(Plain-text document sources)

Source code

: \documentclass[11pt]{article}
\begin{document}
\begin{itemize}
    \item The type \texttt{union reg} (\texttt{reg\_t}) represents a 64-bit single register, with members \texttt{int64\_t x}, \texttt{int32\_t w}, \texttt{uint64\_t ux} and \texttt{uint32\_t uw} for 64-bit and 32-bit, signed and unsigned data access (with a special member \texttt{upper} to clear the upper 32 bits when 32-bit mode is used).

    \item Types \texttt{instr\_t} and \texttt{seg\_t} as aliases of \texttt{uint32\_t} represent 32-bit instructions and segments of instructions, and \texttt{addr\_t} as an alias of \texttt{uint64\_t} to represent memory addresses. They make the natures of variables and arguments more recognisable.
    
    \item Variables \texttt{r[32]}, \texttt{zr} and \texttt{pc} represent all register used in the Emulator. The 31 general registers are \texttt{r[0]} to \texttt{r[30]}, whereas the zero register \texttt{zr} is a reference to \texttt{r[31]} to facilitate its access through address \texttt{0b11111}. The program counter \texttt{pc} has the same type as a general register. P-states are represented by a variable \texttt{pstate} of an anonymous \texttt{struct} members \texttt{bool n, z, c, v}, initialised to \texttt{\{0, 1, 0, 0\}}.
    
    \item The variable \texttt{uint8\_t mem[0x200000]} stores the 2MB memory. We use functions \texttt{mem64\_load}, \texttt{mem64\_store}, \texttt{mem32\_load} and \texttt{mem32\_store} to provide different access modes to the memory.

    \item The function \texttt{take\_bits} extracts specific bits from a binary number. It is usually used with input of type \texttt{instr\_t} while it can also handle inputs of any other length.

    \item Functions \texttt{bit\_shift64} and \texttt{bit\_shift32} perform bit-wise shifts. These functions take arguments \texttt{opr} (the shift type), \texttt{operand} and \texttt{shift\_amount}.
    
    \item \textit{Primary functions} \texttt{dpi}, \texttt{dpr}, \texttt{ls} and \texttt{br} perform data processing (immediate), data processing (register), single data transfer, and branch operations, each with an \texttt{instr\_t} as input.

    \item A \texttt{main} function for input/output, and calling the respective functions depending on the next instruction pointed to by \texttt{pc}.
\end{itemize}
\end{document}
...
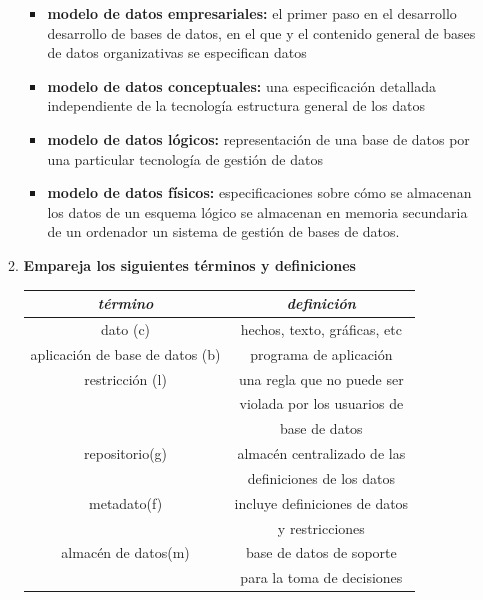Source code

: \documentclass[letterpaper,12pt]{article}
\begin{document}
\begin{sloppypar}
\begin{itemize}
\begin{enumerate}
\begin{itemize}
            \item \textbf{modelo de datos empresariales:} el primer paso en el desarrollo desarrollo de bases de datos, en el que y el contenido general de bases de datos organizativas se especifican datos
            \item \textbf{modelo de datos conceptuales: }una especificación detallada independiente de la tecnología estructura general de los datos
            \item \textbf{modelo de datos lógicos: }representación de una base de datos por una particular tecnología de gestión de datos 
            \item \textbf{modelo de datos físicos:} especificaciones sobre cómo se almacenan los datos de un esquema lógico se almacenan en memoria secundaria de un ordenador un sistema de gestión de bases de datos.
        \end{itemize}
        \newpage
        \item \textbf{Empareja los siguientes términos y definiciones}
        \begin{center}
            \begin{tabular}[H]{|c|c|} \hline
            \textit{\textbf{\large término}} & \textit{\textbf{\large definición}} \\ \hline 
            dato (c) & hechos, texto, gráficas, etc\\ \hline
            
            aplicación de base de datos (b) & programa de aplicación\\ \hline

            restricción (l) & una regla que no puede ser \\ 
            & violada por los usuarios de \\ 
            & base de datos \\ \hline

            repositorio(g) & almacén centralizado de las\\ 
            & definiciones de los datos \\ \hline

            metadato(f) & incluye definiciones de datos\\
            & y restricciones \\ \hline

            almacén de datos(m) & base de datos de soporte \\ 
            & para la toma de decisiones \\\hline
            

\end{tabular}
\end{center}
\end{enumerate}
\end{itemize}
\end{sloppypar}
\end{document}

• Problem details
Using the entries above, repeat only the lines from the one containing "los siguientes términos" through the one containing "dato (c) & hechos, texto, gráficas, etc\\", end lines included.

• Response
        \item \textbf{Empareja los siguientes términos y definiciones}
        \begin{center}
            \begin{tabular}[H]{|c|c|} \hline
            \textit{\textbf{\large término}} & \textit{\textbf{\large definición}} \\ \hline 
            dato (c) & hechos, texto, gráficas, etc\\ \hline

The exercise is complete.